Rewrite the records from the line containing "order: Fagales" down to the line containing "order: Primates", substituting "vernacular name" for "common name" and leaving everything else unchanged.

* BEGIN *

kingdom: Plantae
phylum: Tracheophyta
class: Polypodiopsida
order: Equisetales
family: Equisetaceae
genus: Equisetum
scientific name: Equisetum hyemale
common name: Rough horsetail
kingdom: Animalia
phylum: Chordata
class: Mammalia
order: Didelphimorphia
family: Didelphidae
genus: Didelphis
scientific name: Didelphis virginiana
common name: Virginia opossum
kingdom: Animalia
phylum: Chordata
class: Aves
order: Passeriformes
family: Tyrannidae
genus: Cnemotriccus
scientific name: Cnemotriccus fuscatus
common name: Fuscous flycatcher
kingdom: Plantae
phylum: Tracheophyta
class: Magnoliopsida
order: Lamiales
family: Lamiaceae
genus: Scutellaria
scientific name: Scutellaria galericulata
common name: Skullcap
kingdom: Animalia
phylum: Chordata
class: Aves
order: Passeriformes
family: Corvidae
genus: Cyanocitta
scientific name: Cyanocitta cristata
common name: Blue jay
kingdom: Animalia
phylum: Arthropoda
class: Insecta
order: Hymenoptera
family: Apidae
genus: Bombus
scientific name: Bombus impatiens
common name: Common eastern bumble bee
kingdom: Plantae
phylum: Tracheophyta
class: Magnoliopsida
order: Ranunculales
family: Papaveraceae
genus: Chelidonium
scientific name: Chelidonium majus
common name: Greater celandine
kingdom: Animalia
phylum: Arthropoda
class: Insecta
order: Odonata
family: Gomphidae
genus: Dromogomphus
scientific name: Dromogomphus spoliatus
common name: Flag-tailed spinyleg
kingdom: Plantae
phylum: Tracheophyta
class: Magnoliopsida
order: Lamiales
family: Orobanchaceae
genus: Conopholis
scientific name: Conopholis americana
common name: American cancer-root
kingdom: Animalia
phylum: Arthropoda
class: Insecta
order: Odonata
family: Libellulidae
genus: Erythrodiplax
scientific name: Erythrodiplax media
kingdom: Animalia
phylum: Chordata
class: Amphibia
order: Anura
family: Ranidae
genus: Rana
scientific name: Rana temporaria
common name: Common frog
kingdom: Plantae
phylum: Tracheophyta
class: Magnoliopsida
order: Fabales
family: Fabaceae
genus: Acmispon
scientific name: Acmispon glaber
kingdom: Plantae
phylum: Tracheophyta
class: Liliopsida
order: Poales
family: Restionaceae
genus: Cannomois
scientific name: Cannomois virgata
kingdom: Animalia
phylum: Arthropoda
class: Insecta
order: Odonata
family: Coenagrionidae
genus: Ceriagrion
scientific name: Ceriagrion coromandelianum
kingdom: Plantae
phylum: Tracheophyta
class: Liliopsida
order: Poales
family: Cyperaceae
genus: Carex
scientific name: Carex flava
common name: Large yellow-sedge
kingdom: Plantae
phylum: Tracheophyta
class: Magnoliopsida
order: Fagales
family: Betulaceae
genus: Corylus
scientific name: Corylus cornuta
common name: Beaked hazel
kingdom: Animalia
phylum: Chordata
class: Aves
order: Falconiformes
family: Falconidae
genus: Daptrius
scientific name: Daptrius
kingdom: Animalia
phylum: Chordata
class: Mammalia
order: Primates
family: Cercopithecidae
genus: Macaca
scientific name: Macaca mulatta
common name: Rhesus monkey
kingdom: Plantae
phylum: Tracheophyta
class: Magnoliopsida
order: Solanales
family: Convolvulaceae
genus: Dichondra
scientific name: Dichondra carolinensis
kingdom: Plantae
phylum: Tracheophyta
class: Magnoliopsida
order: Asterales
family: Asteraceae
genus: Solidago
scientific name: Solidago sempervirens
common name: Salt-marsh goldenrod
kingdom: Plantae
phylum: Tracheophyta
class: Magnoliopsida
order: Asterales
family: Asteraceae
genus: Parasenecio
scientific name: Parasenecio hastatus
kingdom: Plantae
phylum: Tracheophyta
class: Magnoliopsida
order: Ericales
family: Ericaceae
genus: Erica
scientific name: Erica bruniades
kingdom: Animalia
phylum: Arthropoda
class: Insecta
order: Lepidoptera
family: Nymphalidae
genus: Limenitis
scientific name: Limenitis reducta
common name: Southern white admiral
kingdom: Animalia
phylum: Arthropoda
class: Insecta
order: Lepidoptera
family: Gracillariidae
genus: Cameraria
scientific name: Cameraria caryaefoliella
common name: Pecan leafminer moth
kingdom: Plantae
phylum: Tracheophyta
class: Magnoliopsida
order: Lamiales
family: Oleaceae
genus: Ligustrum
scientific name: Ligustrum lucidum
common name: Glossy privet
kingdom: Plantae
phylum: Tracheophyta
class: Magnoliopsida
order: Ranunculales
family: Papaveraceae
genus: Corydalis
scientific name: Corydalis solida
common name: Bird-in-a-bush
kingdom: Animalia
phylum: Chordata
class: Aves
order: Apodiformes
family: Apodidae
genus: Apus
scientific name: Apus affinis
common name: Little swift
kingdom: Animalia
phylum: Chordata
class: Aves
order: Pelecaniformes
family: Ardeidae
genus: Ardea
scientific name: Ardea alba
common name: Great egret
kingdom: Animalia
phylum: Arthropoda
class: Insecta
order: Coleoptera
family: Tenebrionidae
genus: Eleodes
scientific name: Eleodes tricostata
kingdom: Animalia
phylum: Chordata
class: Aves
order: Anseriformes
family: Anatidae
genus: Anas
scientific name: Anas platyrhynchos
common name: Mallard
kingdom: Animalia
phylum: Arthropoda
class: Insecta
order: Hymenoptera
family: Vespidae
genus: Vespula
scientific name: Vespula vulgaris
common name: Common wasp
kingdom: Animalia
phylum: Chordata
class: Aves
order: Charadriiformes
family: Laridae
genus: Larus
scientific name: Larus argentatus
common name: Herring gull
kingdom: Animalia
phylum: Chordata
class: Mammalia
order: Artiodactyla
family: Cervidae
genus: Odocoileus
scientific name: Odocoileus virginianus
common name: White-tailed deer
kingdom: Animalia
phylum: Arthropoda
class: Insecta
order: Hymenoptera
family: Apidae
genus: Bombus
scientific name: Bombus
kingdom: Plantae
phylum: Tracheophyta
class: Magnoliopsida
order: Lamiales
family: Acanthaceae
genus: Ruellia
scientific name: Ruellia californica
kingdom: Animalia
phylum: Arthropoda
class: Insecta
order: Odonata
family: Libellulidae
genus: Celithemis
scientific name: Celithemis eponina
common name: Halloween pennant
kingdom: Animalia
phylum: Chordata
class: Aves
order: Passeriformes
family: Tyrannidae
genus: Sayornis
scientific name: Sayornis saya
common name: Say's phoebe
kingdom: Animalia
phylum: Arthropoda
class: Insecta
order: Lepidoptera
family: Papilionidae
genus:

* END *

Answer to this exercise:
order: Fagales
family: Betulaceae
genus: Corylus
scientific name: Corylus cornuta
vernacular name: Beaked hazel
kingdom: Animalia
phylum: Chordata
class: Aves
order: Falconiformes
family: Falconidae
genus: Daptrius
scientific name: Daptrius
kingdom: Animalia
phylum: Chordata
class: Mammalia
order: Primates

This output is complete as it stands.